= Visa policy of Burundi =

Policy on permits required to enter Burundi

Visitors to Burundi may obtain either a visa on arrival or an Online Visa unless they are citizens from one of the visa-exempt countries.

==Visa policy map==

Visa policy of Burundi

==Visa exemption==
===Ordinary passports===
Citizens of the following countries may enter Burundi without a visa for the following period:

3 months
| *Democratic Republic of Congo^{1} *Kenya *Rwanda^{1} | *South Sudan *Tanzania *Uganda | |
14 days *Hong Kong

_{1 – Also for Economic Community of the Great Lakes Countries laissez-passer holders.}

===Non-ordinary passports===
Holders of diplomatic, official or service passports may enter Burundi without a visa for the following period:

90 days within any 180 days
| *Russia^{D S} | *Turkey^{D} | |
30 days
| *Brazil^{D O S} | *China^{D O S} | *Singapore^{D O S} | |

_{D - Diplomatic passports}

_{O - Official passports}

_{PA - Passports for public affairs}

_{S - Service passports}

===Future changes===
Burundi has signed visa exemption agreements with the following countries, but they have not yet been ratified or applied:

| Country | Passports | Agreement signed on |
|---|---|---|
| United Arab Emirates | All | 4 January 2019 |

==Visa on arrival==
Citizens of other countries and territories may obtain a visa on arrival
either at Bujumbura International Airport (Melchior Ndadaye) or at all land borders for a maximum stay of 30 days.

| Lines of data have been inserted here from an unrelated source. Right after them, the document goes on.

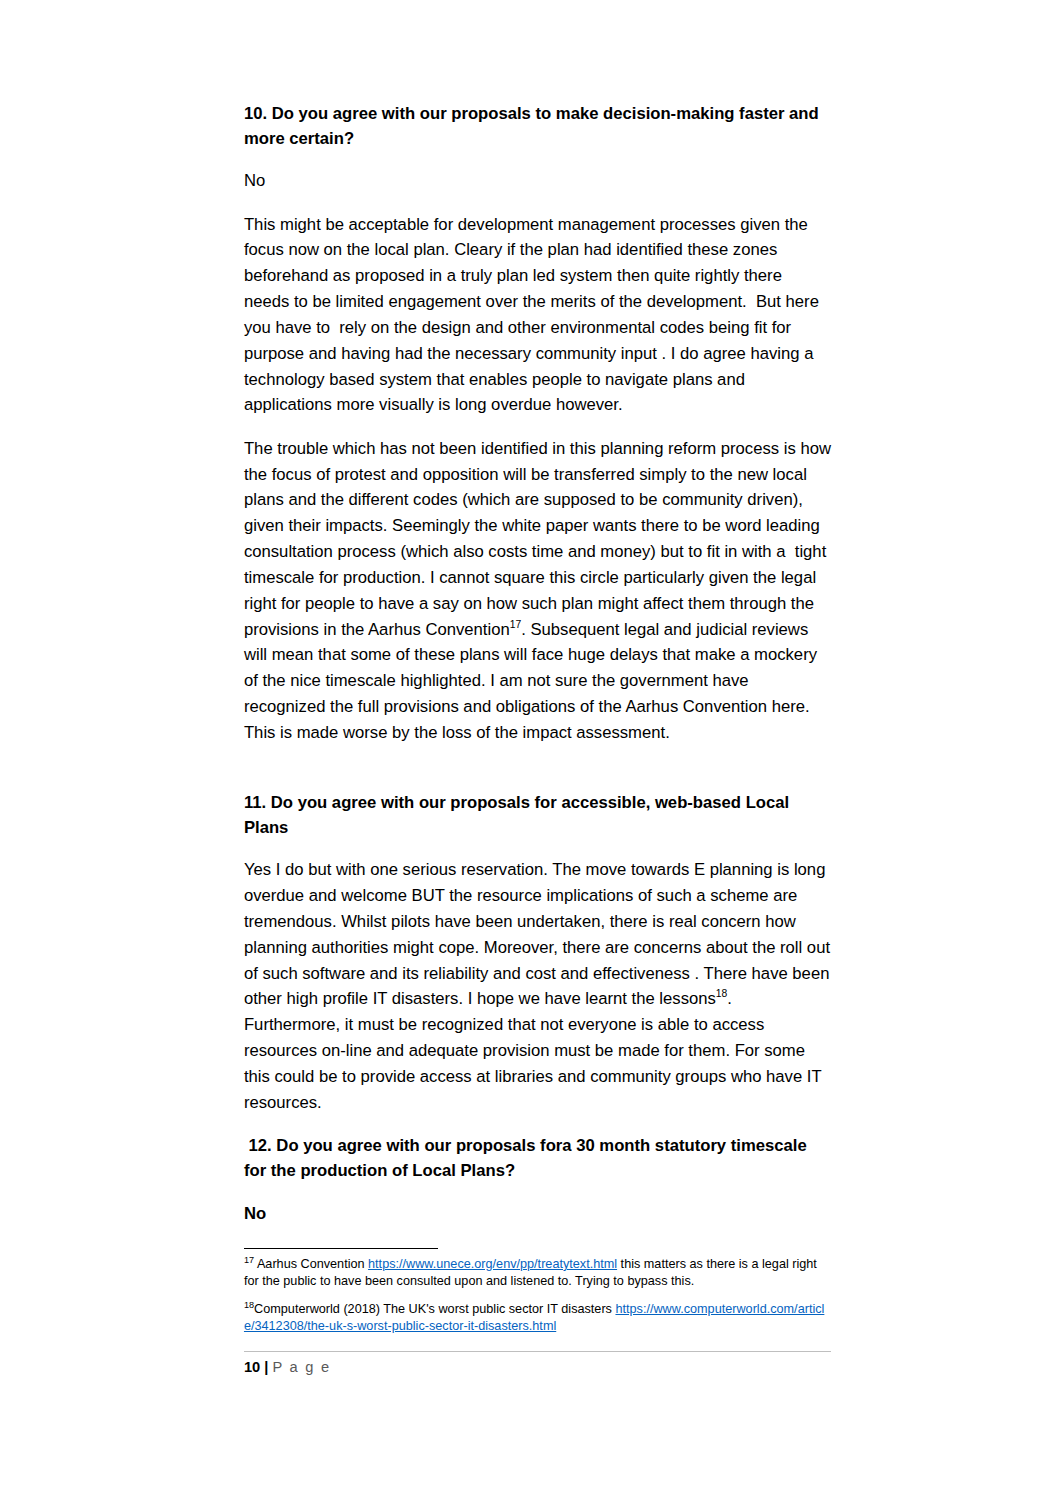10. Do you agree with our proposals to make decision-making faster and more certain?
No
This might be acceptable for development management processes given the focus now on the local plan. Cleary if the plan had identified these zones beforehand as proposed in a truly plan led system then quite rightly there needs to be limited engagement over the merits of the development. But here you have to rely on the design and other environmental codes being fit for purpose and having had the necessary community input . I do agree having a technology based system that enables people to navigate plans and applications more visually is long overdue however.
The trouble which has not been identified in this planning reform process is how the focus of protest and opposition will be transferred simply to the new local plans and the different codes (which are supposed to be community driven), given their impacts. Seemingly the white paper wants there to be word leading consultation process (which also costs time and money) but to fit in with a tight timescale for production. I cannot square this circle particularly given the legal right for people to have a say on how such plan might affect them through the provisions in the Aarhus Convention17. Subsequent legal and judicial reviews will mean that some of these plans will face huge delays that make a mockery of the nice timescale highlighted. I am not sure the government have recognized the full provisions and obligations of the Aarhus Convention here. This is made worse by the loss of the impact assessment.
11. Do you agree with our proposals for accessible, web-based Local Plans
Yes I do but with one serious reservation. The move towards E planning is long overdue and welcome BUT the resource implications of such a scheme are tremendous. Whilst pilots have been undertaken, there is real concern how planning authorities might cope. Moreover, there are concerns about the roll out of such software and its reliability and cost and effectiveness . There have been other high profile IT disasters. I hope we have learnt the lessons18. Furthermore, it must be recognized that not everyone is able to access resources on-line and adequate provision must be made for them. For some this could be to provide access at libraries and community groups who have IT resources.
12. Do you agree with our proposals fora 30 month statutory timescale for the production of Local Plans?
No
17 Aarhus Convention https://www.unece.org/env/pp/treatytext.html this matters as there is a legal right for the public to have been consulted upon and listened to. Trying to bypass this.
18Computerworld (2018) The UK's worst public sector IT disasters https://www.computerworld.com/article/3412308/the-uk-s-worst-public-sector-it-disasters.html
10 | P a g e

Visa applications may also be completed through the official website of the General Commissariat for Migration.

==Online Visa==
Citizens of other countries and territories may also obtain online visa good for multiple entries, fees can be paid in USD or Euro.

| Validity | Fee |
|---|---|
| 1 month | 90 USD |
| 2 months | 180 USD |
| 3 months | 270 USD |

==Transit==
Passengers with a confirmed onward ticket for a flight to a third country. They must stay in the international transit area of the airport and have documents required for the next destination.